Requirement 1: In the plotting introduction, which Python plotting library is named as the most commonly used?
· · ·
# Plotting with Pandas

## Notebook Outline

* <a href='#introtoplotting'>Introduction To Plotting</a>
* <a href='#lineplots'>Line Plots</a>
* <a href='#histograms'>Histograms</a>
* <a href='#barcharts'>Bar Charts</a>

<a name='introtoplotting'></a>
# Introduction to Plotting
Mastering plotting in Python is not easy (unfortunately) there are multiple ways to do just about everything, and fine tuning can be complex.  The most commonly used python plotting library is matplotlib.  It gives you _a lot_ of control over plots but the control comes with the price of complexity.

Seaborn is a very popular python plotting that is more aesthetically pleasing than matplotlib and provides easier access to some functionality. It is built on top of matplotlib (which is one reason why we will cover matplotlib below).  I recommend that, if you are interested, you check out seaborn here: <https://seaborn.pydata.org/>

There is a great online gallery of matplotlib graphs here <https://python-graph-gallery.com/> with examples and code. It is a great resource in continuing to learn about data visualization in Python.
· · ·
Requirement 2: In the entries below, find every line that contains the string "kern", matching case exactly, and copy each of those lines.

Extracted records:
· · ·
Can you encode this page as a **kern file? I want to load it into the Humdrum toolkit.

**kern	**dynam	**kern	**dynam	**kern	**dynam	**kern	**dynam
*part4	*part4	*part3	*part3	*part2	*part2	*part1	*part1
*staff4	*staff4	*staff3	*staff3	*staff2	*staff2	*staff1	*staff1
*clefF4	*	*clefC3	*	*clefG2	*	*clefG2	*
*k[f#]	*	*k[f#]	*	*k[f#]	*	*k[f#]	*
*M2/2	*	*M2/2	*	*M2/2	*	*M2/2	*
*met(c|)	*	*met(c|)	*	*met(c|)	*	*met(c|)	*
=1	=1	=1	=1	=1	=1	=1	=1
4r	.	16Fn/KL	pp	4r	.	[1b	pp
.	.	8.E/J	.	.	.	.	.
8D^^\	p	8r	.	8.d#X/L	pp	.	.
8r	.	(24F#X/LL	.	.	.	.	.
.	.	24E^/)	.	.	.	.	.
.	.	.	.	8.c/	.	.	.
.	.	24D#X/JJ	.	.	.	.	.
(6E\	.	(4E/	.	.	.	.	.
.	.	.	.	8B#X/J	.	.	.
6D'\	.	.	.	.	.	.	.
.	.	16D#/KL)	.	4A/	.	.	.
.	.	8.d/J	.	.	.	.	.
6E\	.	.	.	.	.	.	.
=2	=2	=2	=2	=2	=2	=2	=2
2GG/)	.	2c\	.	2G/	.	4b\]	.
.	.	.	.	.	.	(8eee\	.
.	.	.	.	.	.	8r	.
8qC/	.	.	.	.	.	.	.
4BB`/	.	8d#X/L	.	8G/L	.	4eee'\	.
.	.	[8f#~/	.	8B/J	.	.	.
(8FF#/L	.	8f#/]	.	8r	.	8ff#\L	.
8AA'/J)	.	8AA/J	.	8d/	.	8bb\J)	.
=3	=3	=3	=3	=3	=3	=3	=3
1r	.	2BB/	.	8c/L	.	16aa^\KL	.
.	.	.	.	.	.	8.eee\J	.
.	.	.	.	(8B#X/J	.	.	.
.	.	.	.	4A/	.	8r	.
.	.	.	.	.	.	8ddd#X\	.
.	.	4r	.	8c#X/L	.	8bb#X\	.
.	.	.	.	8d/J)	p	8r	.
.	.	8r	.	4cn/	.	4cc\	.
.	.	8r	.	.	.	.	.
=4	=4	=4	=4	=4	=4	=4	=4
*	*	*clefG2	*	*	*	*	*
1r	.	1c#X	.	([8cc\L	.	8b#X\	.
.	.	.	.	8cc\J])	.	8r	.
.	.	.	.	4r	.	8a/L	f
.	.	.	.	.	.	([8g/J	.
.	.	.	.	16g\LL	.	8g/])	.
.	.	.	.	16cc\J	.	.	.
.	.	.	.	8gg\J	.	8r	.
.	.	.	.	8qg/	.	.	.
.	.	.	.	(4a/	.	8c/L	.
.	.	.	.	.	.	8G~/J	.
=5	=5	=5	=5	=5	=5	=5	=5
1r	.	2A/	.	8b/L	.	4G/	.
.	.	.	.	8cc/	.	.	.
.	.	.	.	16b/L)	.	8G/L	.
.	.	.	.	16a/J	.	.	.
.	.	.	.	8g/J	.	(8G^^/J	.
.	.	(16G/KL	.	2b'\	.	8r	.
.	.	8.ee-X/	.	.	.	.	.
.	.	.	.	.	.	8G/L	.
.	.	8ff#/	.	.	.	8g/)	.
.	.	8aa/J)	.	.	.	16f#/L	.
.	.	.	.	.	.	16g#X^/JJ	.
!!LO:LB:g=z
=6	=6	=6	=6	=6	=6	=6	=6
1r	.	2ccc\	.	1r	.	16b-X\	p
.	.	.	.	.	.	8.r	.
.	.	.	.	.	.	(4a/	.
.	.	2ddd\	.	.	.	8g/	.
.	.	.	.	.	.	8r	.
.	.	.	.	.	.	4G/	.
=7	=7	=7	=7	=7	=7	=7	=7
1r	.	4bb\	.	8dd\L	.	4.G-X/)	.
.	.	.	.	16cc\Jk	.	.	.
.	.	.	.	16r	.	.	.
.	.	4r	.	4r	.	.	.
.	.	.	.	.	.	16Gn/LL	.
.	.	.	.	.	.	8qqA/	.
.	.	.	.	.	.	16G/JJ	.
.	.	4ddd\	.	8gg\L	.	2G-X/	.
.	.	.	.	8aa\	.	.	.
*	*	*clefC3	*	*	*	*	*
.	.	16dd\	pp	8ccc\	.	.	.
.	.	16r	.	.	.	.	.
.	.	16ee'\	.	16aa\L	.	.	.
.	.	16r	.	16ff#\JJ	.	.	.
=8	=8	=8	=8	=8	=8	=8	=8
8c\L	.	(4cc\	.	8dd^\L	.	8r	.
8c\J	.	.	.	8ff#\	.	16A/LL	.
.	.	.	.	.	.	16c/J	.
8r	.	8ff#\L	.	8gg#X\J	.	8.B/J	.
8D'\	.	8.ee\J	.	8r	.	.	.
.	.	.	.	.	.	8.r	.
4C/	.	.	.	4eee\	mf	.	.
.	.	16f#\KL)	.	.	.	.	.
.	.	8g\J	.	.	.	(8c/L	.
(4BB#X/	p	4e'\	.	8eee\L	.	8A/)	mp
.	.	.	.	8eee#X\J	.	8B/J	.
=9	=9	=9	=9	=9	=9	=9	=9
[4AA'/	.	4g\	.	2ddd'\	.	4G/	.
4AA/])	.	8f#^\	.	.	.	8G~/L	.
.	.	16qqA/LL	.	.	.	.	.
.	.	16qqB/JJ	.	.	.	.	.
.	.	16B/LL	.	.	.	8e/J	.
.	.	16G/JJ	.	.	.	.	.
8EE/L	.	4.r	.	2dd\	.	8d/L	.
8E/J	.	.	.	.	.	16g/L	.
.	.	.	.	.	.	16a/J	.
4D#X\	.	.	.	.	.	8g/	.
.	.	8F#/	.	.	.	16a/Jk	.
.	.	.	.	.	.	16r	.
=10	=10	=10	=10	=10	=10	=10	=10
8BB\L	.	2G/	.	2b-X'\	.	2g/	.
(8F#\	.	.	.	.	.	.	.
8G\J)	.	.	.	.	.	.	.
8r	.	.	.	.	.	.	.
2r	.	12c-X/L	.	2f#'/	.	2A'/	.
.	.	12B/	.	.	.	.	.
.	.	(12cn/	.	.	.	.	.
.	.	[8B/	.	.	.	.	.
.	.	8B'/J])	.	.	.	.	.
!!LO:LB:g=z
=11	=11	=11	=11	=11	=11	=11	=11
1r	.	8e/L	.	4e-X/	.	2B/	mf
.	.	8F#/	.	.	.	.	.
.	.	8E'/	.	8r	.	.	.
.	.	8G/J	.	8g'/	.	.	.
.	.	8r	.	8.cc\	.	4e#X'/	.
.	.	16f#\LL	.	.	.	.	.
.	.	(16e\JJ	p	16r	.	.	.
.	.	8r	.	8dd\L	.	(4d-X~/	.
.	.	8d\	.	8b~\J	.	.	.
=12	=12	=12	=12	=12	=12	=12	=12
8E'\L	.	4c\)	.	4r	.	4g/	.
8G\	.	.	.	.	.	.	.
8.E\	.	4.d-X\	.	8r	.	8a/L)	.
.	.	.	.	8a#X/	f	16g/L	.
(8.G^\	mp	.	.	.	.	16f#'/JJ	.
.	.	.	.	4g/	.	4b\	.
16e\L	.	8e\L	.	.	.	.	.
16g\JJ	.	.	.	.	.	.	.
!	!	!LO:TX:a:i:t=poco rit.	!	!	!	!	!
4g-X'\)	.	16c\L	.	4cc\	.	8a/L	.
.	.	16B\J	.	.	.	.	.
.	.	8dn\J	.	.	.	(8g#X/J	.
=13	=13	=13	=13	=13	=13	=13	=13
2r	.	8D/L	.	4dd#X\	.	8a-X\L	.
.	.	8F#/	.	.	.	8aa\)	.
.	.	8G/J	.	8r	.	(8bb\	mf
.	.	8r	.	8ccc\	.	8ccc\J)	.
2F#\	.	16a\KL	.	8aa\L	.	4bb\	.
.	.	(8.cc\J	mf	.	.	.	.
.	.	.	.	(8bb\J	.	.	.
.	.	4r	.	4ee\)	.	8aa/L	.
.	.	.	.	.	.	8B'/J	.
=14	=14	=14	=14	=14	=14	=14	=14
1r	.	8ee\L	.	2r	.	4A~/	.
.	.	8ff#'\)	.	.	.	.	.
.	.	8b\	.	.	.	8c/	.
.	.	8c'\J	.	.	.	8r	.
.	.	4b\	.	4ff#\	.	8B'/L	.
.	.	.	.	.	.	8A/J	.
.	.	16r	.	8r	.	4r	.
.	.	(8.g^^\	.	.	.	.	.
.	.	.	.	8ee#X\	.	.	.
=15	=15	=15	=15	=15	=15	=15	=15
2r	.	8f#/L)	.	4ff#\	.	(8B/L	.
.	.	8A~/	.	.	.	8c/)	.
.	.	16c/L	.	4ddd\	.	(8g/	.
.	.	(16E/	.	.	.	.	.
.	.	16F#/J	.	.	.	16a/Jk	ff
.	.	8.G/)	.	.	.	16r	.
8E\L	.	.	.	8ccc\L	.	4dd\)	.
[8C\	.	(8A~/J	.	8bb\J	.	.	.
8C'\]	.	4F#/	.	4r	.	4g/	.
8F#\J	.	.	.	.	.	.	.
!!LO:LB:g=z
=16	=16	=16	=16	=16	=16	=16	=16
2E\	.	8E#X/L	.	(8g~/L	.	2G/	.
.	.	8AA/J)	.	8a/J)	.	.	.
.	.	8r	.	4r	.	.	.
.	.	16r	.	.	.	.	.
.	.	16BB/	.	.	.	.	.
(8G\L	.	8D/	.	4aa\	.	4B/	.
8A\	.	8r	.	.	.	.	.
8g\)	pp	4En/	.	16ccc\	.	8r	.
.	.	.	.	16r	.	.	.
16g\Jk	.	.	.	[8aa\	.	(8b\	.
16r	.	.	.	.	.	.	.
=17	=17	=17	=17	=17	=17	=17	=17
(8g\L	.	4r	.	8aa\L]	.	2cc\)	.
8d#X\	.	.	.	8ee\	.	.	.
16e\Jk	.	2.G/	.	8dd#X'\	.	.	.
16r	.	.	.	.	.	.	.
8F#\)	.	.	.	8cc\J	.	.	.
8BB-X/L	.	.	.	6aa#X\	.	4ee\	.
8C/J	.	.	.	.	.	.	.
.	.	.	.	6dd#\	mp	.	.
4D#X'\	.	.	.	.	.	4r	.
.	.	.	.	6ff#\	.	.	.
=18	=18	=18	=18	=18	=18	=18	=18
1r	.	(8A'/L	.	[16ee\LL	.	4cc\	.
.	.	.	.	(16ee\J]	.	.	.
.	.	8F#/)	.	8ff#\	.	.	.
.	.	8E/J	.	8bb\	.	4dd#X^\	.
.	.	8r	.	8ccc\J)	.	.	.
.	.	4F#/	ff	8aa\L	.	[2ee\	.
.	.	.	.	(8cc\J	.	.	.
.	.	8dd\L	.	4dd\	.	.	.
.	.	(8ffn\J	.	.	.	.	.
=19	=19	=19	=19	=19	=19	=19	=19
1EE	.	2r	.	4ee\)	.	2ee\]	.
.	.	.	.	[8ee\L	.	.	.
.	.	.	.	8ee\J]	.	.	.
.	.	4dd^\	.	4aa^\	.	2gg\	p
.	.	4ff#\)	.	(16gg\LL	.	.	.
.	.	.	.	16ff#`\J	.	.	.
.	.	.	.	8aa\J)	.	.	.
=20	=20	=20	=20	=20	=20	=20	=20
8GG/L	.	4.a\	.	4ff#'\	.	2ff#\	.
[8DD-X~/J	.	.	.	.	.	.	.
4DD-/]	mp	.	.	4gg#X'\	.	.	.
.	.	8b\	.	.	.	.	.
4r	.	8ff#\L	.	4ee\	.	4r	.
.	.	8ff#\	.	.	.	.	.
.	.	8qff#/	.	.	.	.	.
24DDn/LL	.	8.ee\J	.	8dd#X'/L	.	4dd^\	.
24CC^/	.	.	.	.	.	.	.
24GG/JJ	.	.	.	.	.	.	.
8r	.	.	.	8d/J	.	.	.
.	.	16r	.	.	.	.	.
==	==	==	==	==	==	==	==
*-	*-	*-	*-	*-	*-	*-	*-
· · ·
Complete answer 1: Matplotlib.

Complete answer 2:
Can you encode this page as a **kern file? I want to load it into the Humdrum toolkit.
**kern	**dynam	**kern	**dynam	**kern	**dynam	**kern	**dynam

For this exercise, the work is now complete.